== SOURCE DATA
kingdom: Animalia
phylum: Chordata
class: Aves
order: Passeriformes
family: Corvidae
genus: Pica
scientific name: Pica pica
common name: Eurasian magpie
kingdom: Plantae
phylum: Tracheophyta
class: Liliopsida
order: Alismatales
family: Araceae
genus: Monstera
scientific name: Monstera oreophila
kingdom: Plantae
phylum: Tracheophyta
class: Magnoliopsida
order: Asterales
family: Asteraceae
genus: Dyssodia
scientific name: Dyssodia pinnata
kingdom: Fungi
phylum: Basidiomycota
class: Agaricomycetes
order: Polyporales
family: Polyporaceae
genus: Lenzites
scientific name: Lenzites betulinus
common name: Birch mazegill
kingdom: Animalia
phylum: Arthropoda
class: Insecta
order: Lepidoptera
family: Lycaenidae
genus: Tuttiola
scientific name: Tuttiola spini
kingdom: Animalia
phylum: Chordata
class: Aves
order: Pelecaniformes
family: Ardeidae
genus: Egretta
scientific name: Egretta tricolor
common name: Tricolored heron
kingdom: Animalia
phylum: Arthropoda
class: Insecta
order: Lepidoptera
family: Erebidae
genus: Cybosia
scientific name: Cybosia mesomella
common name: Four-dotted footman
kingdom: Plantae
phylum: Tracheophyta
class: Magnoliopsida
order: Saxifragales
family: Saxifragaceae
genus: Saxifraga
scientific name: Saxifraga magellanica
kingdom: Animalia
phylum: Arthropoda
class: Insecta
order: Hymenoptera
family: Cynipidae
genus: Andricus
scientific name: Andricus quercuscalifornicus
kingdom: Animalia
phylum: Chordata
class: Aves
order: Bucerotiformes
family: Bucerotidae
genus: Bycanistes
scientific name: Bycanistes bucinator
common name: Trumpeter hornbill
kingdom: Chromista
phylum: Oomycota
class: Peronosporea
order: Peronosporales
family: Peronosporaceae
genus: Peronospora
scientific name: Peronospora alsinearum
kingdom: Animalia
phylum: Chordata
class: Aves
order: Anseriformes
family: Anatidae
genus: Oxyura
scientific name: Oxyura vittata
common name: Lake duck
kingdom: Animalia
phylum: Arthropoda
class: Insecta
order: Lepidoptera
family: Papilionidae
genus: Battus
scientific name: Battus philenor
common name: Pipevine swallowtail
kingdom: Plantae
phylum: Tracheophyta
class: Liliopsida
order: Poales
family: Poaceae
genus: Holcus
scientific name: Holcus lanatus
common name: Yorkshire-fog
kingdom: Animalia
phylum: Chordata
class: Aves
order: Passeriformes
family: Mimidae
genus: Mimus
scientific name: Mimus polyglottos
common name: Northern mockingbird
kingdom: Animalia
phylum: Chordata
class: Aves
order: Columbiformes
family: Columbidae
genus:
====
Please write out every line of the listing above as a numbered list, leaving out any blank lines.

1. kingdom: Animalia
2. phylum: Chordata
3. class: Aves
4. order: Passeriformes
5. family: Corvidae
6. genus: Pica
7. scientific name: Pica pica
8. common name: Eurasian magpie
9. kingdom: Plantae
10. phylum: Tracheophyta
11. class: Liliopsida
12. order: Alismatales
13. family: Araceae
14. genus: Monstera
15. scientific name: Monstera oreophila
16. kingdom: Plantae
17. phylum: Tracheophyta
18. class: Magnoliopsida
19. order: Asterales
20. family: Asteraceae
21. genus: Dyssodia
22. scientific name: Dyssodia pinnata
23. kingdom: Fungi
24. phylum: Basidiomycota
25. class: Agaricomycetes
26. order: Polyporales
27. family: Polyporaceae
28. genus: Lenzites
29. scientific name: Lenzites betulinus
30. common name: Birch mazegill
31. kingdom: Animalia
32. phylum: Arthropoda
33. class: Insecta
34. order: Lepidoptera
35. family: Lycaenidae
36. genus: Tuttiola
37. scientific name: Tuttiola spini
38. kingdom: Animalia
39. phylum: Chordata
40. class: Aves
41. order: Pelecaniformes
42. family: Ardeidae
43. genus: Egretta
44. scientific name: Egretta tricolor
45. common name: Tricolored heron
46. kingdom: Animalia
47. phylum: Arthropoda
48. class: Insecta
49. order: Lepidoptera
50. family: Erebidae
51. genus: Cybosia
52. scientific name: Cybosia mesomella
53. common name: Four-dotted footman
54. kingdom: Plantae
55. phylum: Tracheophyta
56. class: Magnoliopsida
57. order: Saxifragales
58. family: Saxifragaceae
59. genus: Saxifraga
60. scientific name: Saxifraga magellanica
61. kingdom: Animalia
62. phylum: Arthropoda
63. class: Insecta
64. order: Hymenoptera
65. family: Cynipidae
66. genus: Andricus
67. scientific name: Andricus quercuscalifornicus
68. kingdom: Animalia
69. phylum: Chordata
70. class: Aves
71. order: Bucerotiformes
72. family: Bucerotidae
73. genus: Bycanistes
74. scientific name: Bycanistes bucinator
75. common name: Trumpeter hornbill
76. kingdom: Chromista
77. phylum: Oomycota
78. class: Peronosporea
79. order: Peronosporales
80. family: Peronosporaceae
81. genus: Peronospora
82. scientific name: Peronospora alsinearum
83. kingdom: Animalia
84. phylum: Chordata
85. class: Aves
86. order: Anseriformes
87. family: Anatidae
88. genus: Oxyura
89. scientific name: Oxyura vittata
90. common name: Lake duck
91. kingdom: Animalia
92. phylum: Arthropoda
93. class: Insecta
94. order: Lepidoptera
95. family: Papilionidae
96. genus: Battus
97. scientific name: Battus philenor
98. common name: Pipevine swallowtail
99. kingdom: Plantae
100. phylum: Tracheophyta
101. class: Liliopsida
102. order: Poales
103. family: Poaceae
104. genus: Holcus
105. scientific name: Holcus lanatus
106. common name: Yorkshire-fog
107. kingdom: Animalia
108. phylum: Chordata
109. class: Aves
110. order: Passeriformes
111. family: Mimidae
112. genus: Mimus
113. scientific name: Mimus polyglottos
114. common name: Northern mockingbird
115. kingdom: Animalia
116. phylum: Chordata
117. class: Aves
118. order: Columbiformes
119. family: Columbidae
120. genus:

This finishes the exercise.